● **Screenshot and code edit data**:
____
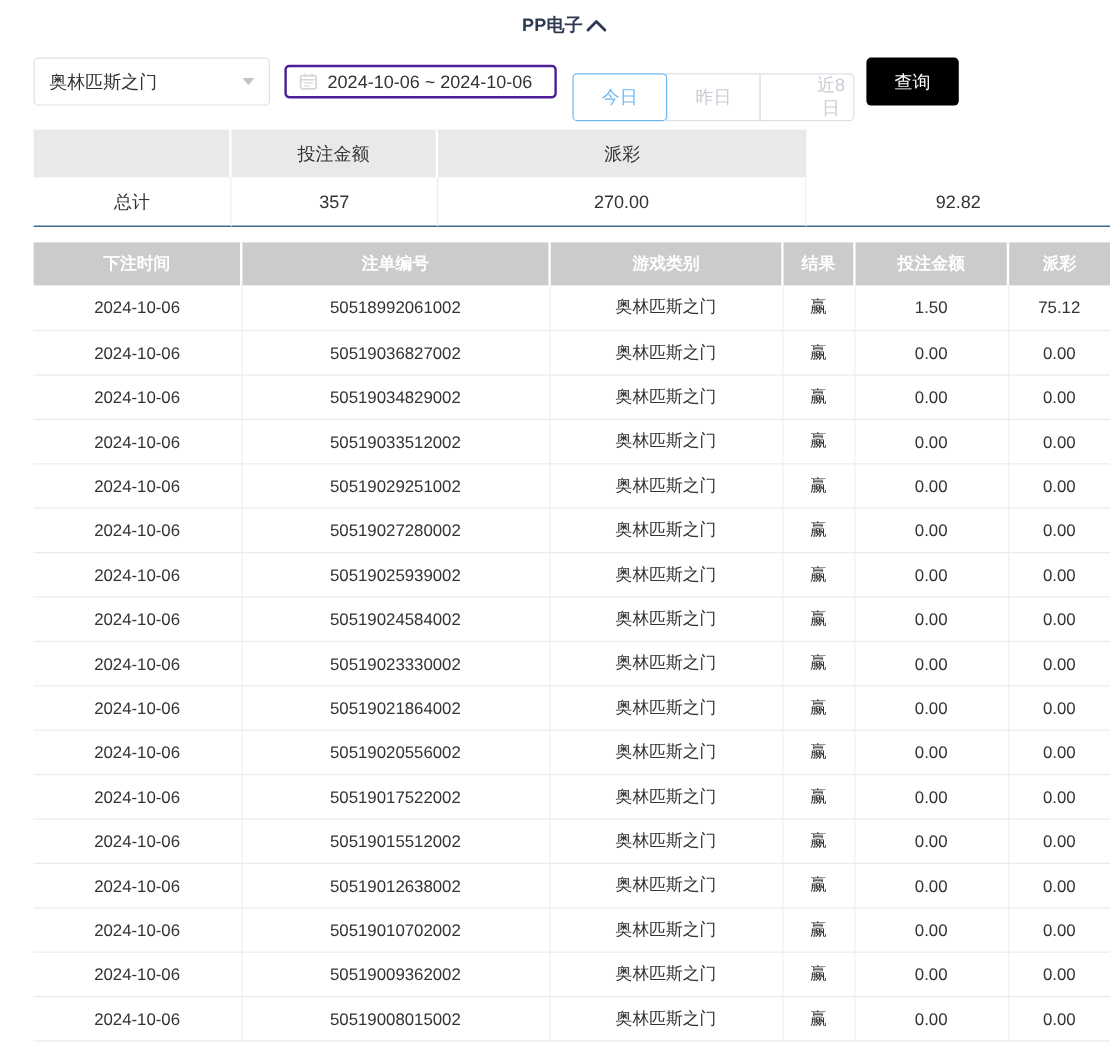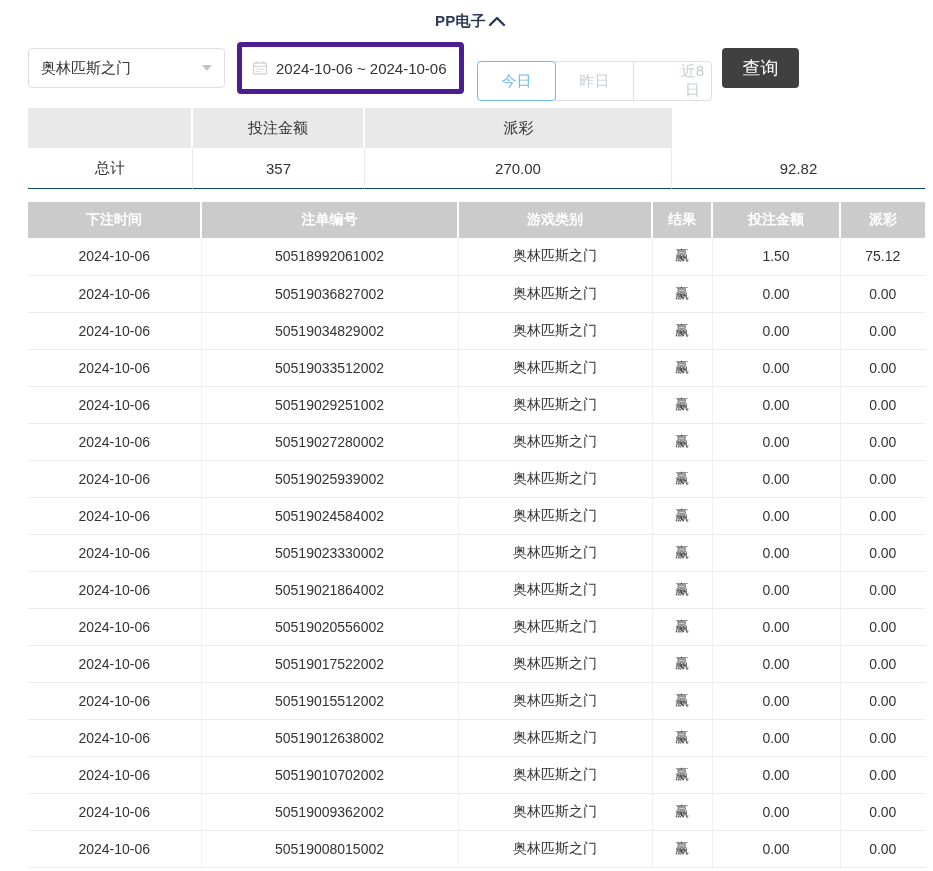--- a/index.html
+++ b/index.html
@@ -13,32 +13,32 @@
   .collapse-btn { width:22px; height:22px; border:none; background:transparent; cursor:pointer;
     display:flex; align-items:center; justify-content:center; margin-right:10px; }
 
   
   .controls { display:flex; align-items:center; margin-top:14px; height:40px; }
   .select-box { width:197px; height:40px; border:1px solid #dcdfe6; border-radius:4px;
     display:flex; align-items:center; justify-content:space-between; padding:0 12px;
     font-size:15px; color:#333; background:#fff; cursor:pointer; }
   .caret { width:0; height:0; border-left:5px solid transparent; border-right:5px solid transparent;
     border-top:6px solid #c0c4cc; }
-  .date-box { margin-left:12px; width:227px; height:52px; border:5px solid #4c1d95; border-radius:4px;
+  .date-box { margin-left:12px; width:227px; height:28px; border:2px solid #4c1d95; border-radius:4px;
     display:flex; align-items:center; padding:0 10px; gap:8px; font-size:15px; color:#333;
     background:#fff; cursor:pointer; white-space:nowrap; }
   .btn-group { display:flex; margin-left:13px; }
   .quick-btn { width:79px; height:40px; background:#fff; border:1px solid #dcdfe6;
     color:#c8cdd4; font-size:15px; cursor:pointer; margin-left:-1px; position:relative;
     font-family:inherit;margin-top:26px; }
   .quick-btn:first-child { border-radius:4px 0 0 4px; margin-left:0; }
   .quick-btn:last-child { border-radius:0 4px 4px 0;padding-left:40px; }
   .quick-btn.active { color:#6fb9f2; border-color:#6fb9f2; z-index:2; border-radius:4px; }
-  .query-btn { margin-left:10px; width:77px; height:40px; background:#404040; color:#fff;
-    border:none; border-radius:4px; font-size:18px; cursor:pointer; font-family:inherit; }
+  .query-btn { margin-left:10px; width:77px; height:40px; background:#000000; color:#fff;
+    border:none; border-radius:4px; font-size:15px; cursor:pointer; font-family:inherit; }
 
   
   .summary { margin-top:20px; width:897px; }
   .summary-row { display:grid; grid-template-columns:165px 172px 307px 253px; }
   .summary-row .hcell { height:40px; background:#e9e9e9; display:flex; align-items:center;
     justify-content:center; font-size:15px; color:#333; border-right:2px solid #fff; }
   .summary-row .hcell:last-child { border-right:none; }
   .summary-row .dcell { height:41px; background:#fff; display:flex; align-items:center;
     justify-content:center; font-size:15px; color:#333; border-right:1px solid #ececec;
     border-bottom:1px solid #0c4a6e; }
____
● **What is being asked**: Pull every line containing "padding" out of the data above.

● **Exercise output**:
     display:flex; align-items:center; justify-content:space-between; padding:0 12px;
     display:flex; align-items:center; padding:0 10px; gap:8px; font-size:15px; color:#333;
   .quick-btn:last-child { border-radius:0 4px 4px 0;padding-left:40px; }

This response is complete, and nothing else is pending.